第四話 僕は銀髪幼女と戦う

 僕は自分が死んだと思った。生まれてから今に至るまでの光景が走馬灯のように目に映る。……走馬灯の上映が長い。もしかして、僕は生きているのかもしれない。そう思って、走馬灯から目をそらして、自身の身体を確認してみる。生きていた! 動悸が激しく冷や汗が滝のようだが、生きている。しかも、服装への被害なしというおまけつきである。アラサー男のサービスシーンなんぞ、誰の得にもならないし、恐怖で自身の息子が噴水遊びなんてしていたら男が廃るからありがたい。ところで、アリスはどうなったのだろう。


 彼女の玉座の方に目を向けた。

「なっ、なんでっ……。」

 アリスが狼狽していた。むしろ、本来慌てふためくのは僕なのではないだろうか。まあ、彼女にとっては必殺の一撃だったのだろう。狐につままれた気分に違いない。しかし、それと同時に、心なしか顔に安堵の色も見える。

「どうして、生きているのですか! この光の球に当たったら、ちりになるはずなのに!」

 恐ろしいことを言うものだな。

「あなたは生きていてはダメなのです……。先ほどの真実を知ったものは抹殺する決まりなのです……。それが天界の掟です……。例外はありません……。」

 彼女の声が、あまりにも悲痛すぎる。先ほどの安堵の色はすでに消失し、顔は暗く、険しくて、色は土気色にさえ見えた。

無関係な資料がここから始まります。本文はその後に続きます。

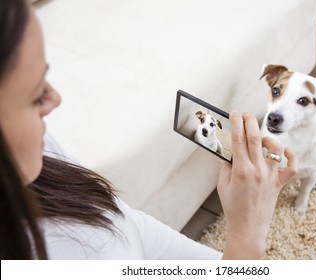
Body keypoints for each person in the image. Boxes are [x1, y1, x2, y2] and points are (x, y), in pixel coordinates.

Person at [0, 0, 297, 260]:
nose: (55, 99)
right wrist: (246, 241)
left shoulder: (42, 151)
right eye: (35, 92)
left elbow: (123, 221)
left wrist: (226, 261)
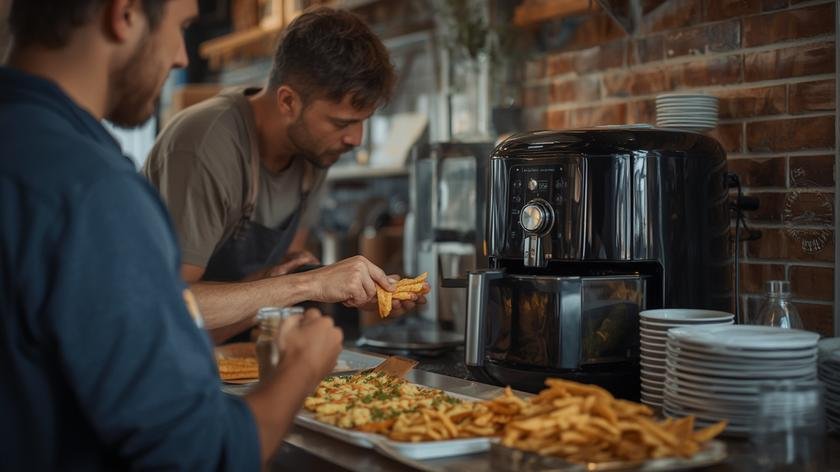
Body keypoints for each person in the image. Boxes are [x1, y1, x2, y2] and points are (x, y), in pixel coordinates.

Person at [0, 0, 340, 468]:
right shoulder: (93, 193)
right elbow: (197, 455)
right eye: (181, 28)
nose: (182, 56)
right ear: (125, 14)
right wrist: (301, 368)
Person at [143, 7, 422, 342]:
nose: (356, 139)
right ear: (288, 101)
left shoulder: (315, 152)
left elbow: (276, 282)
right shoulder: (205, 144)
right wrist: (311, 283)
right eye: (342, 123)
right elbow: (172, 306)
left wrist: (357, 292)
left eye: (363, 121)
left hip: (233, 349)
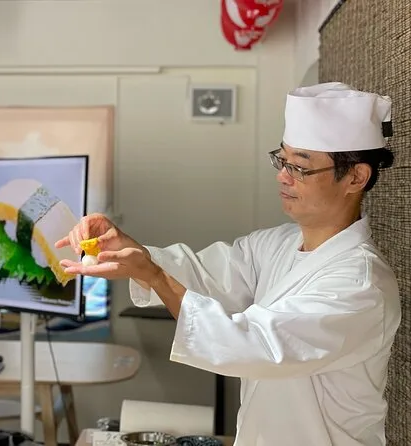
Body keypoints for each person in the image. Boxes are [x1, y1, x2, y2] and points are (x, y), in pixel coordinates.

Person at [56, 82, 401, 446]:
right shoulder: (277, 244)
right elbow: (205, 275)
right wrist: (128, 250)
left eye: (300, 167)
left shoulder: (361, 284)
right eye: (281, 160)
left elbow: (256, 345)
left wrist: (155, 276)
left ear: (355, 177)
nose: (282, 176)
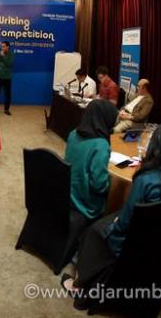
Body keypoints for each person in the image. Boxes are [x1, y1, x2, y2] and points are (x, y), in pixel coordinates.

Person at [61, 120, 161, 305]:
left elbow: (124, 223)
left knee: (93, 231)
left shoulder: (145, 179)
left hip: (131, 242)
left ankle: (81, 286)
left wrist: (114, 225)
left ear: (158, 144)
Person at [64, 100, 119, 257]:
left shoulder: (73, 134)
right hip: (84, 204)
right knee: (116, 197)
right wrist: (112, 184)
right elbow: (99, 185)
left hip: (66, 192)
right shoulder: (101, 145)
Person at [0, 41, 14, 115]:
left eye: (3, 46)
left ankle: (6, 109)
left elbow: (9, 64)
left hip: (7, 77)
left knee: (7, 94)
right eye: (1, 46)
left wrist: (3, 56)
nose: (2, 48)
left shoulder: (11, 54)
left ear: (8, 47)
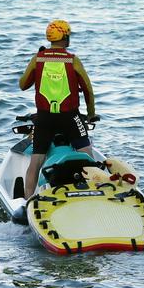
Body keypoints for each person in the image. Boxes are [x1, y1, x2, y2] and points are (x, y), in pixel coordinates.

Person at [16, 19, 98, 200]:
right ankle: (94, 193)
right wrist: (91, 114)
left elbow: (23, 84)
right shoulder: (72, 60)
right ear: (66, 37)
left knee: (36, 161)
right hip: (70, 117)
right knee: (87, 155)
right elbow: (88, 90)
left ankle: (28, 202)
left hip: (44, 118)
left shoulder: (39, 58)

 僕はアリスの隠し事を見抜き、胸に秘めている理由を知りたくて、いくつかの質問をした。その答えは天界の掟という身もふたもないものだった。そして、今は彼女が塗炭の苦しみを味わいながら、天界のルールを遵守している理由も理解している。


 アリスは悲壮な覚悟で、次の攻撃を宣言する。

「次は逃がしません。」

 彼女が第二撃を放つ準備をする。先ほどよりもためが長い。つまり、さらなる大技が来るということだ。僕はなけなしの体力を使って彼女から距離をとる。幸いここは空の上、そこら中に雲があり、最低限身を隠すところには困らない。

「雲に隠れても無駄です。今度は多方向攻撃ですから、いずれあなたのいる雲を貫くことでしょう。」

 根が真面目なのか、攻撃方法を宣言するアリス。雲から雲へと動いて、自身の場所を悟らせない作戦だったが、消耗戦にもっていかれればこちらは万事休すのようだ。

 彼女の杖から光の直線が無数に放たれる。直線は縦横無尽に四方八方に飛来する曲線になった。次から次へと雲を貫く光たち。雲から雲へと移動をしていたが、息が切れて雲の中で呼吸を整えていた僕は外の様子を確認した。一本の光の曲線が到達しようとしていた。

「まずい。」

 思わず、つぶやいてしまった。多少息は整っているものの、あとどれくらい火事場のバカ力に頼れば良いのだろう。僕はどうにかこうにか曲線の軌道を推測して、雲の中を移動する。間一髪、光は僕の体の横を高速で通過していった。正直、服も破れなかったのは奇跡としか言いようがない。

 僕は再度雲から顔を出し、現状を把握することに努める。二本目と三本目の光が並行して到達しようとしていた。しかも高度が低い! 横跳びでは回避不可能だと判断して、力の限り上にジャンプした。天界だからか、あるいは空の上だからか、重力が少し小さかったのだろう。いつもより少しだけ高く飛べたおかげで、二本目と三本目の光は僕の足元を通り過ぎる。しかし、直後、ジャンプしたのが裏目に出たことに気付く。斜め後ろより迫りくる四本目の光に気付いた時には、後の祭りだった。回避するすべなどなかった。僕は光の曲線の直撃を食らった。